In my wealthy suburban hometown, dads are getting high on the golf course on Sunday afternoons, and the cannabis industry is catching on. High-end dispensaries are popping up all over the country, but do we really need this kind of industry gentrification when there are thousands of marginalized individuals incarcerated for simple possession?
A recently published New York Times article, "High Design: The Revolution Taking Over Cannabis Dispensaries," captures the luxury cannabis industry's growth perfectly. Informal dealers and back alley dispensaries no longer meet the wants and needs of the growing demographic of cannabis users. Many dispensaries are now focusing on modern decor and a soothing customer experience.

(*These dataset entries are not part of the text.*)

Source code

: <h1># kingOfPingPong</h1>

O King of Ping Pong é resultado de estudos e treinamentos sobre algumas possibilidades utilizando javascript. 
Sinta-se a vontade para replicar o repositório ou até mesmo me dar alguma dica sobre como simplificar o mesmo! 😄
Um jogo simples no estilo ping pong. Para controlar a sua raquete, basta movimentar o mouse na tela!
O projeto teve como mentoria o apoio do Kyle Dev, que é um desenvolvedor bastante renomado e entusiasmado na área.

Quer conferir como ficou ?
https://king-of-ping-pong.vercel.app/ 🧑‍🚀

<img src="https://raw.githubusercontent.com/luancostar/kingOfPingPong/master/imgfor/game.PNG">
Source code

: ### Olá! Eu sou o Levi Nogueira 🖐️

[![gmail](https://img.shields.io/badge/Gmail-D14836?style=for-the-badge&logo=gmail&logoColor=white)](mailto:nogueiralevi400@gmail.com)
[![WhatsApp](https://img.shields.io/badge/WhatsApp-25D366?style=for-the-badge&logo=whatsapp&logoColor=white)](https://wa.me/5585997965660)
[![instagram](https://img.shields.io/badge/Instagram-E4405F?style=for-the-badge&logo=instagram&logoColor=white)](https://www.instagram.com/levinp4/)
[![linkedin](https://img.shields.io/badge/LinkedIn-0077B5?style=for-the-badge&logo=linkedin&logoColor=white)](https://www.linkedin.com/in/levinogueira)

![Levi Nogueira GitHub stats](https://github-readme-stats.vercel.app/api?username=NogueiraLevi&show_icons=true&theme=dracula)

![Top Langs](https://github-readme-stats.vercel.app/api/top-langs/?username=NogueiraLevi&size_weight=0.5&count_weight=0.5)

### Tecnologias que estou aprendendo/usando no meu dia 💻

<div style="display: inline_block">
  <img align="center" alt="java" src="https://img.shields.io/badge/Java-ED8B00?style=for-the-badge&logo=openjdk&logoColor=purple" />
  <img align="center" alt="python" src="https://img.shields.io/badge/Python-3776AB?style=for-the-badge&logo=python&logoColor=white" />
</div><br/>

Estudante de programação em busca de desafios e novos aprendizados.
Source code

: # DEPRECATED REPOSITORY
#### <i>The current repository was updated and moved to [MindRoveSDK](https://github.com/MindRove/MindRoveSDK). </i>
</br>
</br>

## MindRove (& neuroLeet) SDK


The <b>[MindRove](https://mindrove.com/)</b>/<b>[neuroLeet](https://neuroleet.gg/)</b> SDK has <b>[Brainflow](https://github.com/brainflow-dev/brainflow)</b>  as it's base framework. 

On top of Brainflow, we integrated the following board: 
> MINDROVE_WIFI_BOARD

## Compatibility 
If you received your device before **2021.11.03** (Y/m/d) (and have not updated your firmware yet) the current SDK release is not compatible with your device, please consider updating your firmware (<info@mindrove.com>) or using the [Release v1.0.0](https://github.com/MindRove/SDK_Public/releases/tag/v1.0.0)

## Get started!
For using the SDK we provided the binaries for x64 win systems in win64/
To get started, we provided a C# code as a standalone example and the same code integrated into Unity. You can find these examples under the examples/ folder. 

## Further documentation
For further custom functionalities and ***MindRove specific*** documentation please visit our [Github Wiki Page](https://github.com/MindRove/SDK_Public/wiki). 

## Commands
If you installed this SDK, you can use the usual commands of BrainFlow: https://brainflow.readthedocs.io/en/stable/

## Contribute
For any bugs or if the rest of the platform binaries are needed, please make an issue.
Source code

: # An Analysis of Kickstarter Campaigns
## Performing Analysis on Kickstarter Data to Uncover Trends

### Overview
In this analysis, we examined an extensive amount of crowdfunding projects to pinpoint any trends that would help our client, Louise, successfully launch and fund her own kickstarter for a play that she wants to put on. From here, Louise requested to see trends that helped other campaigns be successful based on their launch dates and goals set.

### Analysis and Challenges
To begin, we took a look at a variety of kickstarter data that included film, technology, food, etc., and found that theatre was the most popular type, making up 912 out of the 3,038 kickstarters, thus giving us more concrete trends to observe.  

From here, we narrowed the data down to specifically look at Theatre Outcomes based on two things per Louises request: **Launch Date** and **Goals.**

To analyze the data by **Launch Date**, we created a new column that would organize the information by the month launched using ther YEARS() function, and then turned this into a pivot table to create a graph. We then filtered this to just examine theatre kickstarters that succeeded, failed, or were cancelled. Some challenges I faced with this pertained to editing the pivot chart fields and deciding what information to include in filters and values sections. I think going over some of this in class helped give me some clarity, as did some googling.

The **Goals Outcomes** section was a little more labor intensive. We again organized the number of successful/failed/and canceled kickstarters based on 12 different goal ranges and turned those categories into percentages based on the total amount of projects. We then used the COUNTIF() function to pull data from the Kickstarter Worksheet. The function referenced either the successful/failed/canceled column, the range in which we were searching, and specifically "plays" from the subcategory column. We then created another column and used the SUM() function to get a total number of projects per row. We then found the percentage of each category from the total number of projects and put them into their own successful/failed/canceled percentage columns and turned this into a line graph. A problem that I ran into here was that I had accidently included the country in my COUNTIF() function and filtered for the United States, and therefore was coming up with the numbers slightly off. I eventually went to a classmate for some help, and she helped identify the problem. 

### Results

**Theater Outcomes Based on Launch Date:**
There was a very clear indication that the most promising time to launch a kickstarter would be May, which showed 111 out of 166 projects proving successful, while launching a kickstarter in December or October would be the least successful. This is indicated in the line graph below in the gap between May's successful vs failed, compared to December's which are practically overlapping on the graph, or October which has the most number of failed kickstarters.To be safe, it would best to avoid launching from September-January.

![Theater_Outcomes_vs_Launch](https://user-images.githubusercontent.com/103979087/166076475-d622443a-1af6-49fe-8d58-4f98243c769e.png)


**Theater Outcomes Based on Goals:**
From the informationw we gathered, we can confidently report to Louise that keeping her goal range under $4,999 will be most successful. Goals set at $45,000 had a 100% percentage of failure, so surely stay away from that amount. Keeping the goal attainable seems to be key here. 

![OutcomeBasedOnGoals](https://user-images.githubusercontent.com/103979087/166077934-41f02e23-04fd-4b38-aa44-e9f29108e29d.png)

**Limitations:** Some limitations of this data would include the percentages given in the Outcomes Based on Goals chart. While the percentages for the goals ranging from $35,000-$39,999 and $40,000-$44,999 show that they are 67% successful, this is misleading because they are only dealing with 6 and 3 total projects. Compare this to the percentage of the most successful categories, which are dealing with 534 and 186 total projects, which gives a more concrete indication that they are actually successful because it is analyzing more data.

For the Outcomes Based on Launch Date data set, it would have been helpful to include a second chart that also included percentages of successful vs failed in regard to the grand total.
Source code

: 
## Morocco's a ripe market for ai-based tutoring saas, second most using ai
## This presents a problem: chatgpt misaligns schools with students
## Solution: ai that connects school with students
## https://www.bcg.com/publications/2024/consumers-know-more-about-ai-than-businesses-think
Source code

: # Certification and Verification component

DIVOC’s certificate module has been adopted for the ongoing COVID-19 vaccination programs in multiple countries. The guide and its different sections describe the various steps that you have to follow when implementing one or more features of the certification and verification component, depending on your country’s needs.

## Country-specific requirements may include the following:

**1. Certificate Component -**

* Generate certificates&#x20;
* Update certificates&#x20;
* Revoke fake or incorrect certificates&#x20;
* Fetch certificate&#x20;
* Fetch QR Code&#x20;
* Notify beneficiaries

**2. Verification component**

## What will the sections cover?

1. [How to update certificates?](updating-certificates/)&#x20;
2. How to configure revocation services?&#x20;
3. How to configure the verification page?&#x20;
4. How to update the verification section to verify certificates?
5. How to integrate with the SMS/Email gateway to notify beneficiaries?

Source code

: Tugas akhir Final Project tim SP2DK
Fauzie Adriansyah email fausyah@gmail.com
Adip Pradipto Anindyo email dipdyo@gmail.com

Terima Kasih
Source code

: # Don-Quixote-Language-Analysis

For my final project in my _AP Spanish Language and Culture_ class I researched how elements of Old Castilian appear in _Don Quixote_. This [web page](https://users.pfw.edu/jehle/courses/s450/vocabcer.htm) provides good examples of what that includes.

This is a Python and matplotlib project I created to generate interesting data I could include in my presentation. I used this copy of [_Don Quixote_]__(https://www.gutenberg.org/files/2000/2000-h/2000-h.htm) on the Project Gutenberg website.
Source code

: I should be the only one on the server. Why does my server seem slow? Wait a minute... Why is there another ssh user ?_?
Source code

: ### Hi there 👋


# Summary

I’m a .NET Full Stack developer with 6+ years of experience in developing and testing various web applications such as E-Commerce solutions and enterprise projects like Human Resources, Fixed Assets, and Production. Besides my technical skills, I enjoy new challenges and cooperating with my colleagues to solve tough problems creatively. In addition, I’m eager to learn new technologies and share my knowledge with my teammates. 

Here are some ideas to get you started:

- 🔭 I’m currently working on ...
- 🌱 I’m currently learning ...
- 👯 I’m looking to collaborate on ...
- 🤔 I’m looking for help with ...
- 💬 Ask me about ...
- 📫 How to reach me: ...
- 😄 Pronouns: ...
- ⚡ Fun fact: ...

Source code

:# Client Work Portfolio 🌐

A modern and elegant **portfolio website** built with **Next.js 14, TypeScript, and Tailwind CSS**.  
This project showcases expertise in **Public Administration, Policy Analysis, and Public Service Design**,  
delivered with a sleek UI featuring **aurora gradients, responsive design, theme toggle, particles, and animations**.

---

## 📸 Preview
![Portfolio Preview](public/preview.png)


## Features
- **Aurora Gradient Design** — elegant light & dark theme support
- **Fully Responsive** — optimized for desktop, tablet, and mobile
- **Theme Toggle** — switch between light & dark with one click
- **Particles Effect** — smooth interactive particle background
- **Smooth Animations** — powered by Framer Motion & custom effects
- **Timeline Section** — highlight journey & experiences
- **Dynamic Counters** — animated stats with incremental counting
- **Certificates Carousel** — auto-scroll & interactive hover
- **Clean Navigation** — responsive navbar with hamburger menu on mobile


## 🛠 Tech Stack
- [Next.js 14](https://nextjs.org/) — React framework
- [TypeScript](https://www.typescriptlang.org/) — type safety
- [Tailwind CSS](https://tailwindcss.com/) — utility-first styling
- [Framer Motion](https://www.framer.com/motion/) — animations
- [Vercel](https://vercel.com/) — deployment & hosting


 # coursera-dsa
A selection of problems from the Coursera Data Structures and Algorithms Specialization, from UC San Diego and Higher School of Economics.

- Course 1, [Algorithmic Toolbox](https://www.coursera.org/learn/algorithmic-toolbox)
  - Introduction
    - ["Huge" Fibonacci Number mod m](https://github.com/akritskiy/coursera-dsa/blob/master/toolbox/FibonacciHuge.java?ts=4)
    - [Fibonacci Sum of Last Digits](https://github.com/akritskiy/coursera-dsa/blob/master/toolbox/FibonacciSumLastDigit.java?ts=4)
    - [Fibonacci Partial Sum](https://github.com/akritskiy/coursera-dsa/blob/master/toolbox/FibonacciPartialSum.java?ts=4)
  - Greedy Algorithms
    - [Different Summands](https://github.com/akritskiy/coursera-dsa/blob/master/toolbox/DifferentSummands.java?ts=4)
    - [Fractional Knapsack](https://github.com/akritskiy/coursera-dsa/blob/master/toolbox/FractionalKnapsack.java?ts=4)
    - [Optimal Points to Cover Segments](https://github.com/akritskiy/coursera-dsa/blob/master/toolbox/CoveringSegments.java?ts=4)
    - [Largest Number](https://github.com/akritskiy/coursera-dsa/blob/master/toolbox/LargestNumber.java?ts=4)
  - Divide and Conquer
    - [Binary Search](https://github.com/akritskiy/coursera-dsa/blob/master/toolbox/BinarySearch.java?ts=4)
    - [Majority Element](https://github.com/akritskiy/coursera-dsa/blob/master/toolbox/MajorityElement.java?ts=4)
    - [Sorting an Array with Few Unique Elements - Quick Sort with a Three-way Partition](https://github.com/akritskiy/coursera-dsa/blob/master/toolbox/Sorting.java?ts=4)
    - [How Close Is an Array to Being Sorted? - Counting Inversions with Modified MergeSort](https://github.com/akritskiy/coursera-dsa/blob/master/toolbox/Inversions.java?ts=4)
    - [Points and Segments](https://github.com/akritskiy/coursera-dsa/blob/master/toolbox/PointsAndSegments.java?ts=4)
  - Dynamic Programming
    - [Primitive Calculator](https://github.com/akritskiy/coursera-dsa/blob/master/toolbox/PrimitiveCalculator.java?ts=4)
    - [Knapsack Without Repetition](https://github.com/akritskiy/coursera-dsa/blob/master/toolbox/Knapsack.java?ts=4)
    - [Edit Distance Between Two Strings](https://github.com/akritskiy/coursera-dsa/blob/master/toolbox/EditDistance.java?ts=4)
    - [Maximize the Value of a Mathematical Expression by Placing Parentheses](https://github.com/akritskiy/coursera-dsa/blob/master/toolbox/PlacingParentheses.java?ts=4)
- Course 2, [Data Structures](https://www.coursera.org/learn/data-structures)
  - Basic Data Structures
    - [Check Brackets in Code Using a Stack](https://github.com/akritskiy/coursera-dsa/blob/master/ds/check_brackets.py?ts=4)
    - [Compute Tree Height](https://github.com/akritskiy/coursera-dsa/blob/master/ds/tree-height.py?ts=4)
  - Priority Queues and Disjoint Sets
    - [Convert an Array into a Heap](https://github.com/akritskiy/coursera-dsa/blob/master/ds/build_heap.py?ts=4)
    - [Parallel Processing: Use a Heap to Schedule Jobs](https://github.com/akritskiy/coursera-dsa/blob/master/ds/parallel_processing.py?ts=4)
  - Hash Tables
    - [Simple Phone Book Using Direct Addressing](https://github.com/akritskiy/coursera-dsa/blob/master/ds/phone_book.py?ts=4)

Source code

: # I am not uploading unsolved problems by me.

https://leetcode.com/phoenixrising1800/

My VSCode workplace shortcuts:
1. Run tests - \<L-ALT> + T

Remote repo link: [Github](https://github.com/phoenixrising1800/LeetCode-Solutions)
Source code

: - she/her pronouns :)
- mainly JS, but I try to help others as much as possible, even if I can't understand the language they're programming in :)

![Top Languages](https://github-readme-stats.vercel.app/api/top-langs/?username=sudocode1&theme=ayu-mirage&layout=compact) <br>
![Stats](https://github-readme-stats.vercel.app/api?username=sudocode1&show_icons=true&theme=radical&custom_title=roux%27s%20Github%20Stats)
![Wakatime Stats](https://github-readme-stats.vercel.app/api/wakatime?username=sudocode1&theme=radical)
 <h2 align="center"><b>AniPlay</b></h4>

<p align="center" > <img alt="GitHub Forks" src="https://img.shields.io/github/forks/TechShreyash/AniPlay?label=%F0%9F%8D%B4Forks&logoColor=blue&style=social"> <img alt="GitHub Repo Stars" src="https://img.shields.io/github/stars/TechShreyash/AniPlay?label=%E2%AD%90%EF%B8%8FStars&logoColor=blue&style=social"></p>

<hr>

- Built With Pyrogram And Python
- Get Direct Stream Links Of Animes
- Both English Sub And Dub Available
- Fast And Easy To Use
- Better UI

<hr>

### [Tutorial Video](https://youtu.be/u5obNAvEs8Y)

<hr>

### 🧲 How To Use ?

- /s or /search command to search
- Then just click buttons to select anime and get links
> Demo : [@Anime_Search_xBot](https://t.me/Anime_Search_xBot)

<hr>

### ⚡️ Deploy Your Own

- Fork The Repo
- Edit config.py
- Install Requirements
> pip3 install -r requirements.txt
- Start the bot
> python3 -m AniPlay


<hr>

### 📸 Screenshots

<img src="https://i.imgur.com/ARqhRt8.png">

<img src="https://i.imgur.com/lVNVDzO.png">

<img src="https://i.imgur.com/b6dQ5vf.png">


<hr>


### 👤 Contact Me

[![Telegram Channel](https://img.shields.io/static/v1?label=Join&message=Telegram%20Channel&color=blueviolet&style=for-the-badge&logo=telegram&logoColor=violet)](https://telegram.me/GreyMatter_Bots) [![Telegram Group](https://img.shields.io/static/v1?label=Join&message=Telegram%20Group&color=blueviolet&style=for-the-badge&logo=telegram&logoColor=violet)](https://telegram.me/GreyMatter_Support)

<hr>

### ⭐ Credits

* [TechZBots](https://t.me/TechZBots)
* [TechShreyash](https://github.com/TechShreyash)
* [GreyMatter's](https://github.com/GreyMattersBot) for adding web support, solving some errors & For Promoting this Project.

The Green Qween, a dispensary in Los Angeles, looks more like a museum than a dispensary, complete with glass display cases. Taylor Bazley, one of the owners, told the New York Times, “This is a place to look and learn. A lot of (the) brands are very new, and we’re hoping to create fun moments of consumer discovery.”
While it’s fun to poke around an aesthetic dispensary and post it on your Instagram story while someone selects custom weed for you, the concept of elevating the cannabis-purchasing experience is classist.
Regardless of state legality, these dispensaries are sending the message that it’s okay for non-marginalized people (such as the country club dads I previously mentioned) to consume cannabis, but Black and brown people who are disproportionately incarcerated for possession are criminals.
According to the American Civil Liberties Union, white people and Black people use cannabis at roughly the same rate, but Black people are nearly four times more likely to be arrested for marijuana possession. In Iowa, Washington, D.C., Minnesota and Illinois, Black users were 7.5 to 8.5 times more likely to be arrested for marijuana possession than white users. Unfortunately, over-policing aimed at communities of color is a major factor in the disproportionate arrests, as seen in these statistics.
Cannabis reformers, such as New Yorker Dasheeda Dawson, want to use these statistics to propel a legitimization of the cannabis industry for the protection of these vulnerable communities. She leads Cannabis NYC, a city effort to support cannabis entrepreneurs and provide regulation. She has become an advocate for marijuana legalization, hoping to use it to reduce health disparities and repair the damage of mass criminalization.
So, while people like famous actor Woody Harrelson are opening Earth-themed sensual dispensaries to make money and take advantage of the movement, people like Dasheeda Dawson are fighting for true reform because they have witnessed the effects of biased marijuana-related violence.
Marijuana decriminalization is a common interest, but elevating the industry distracts from the discriminatory nature of drug arrests.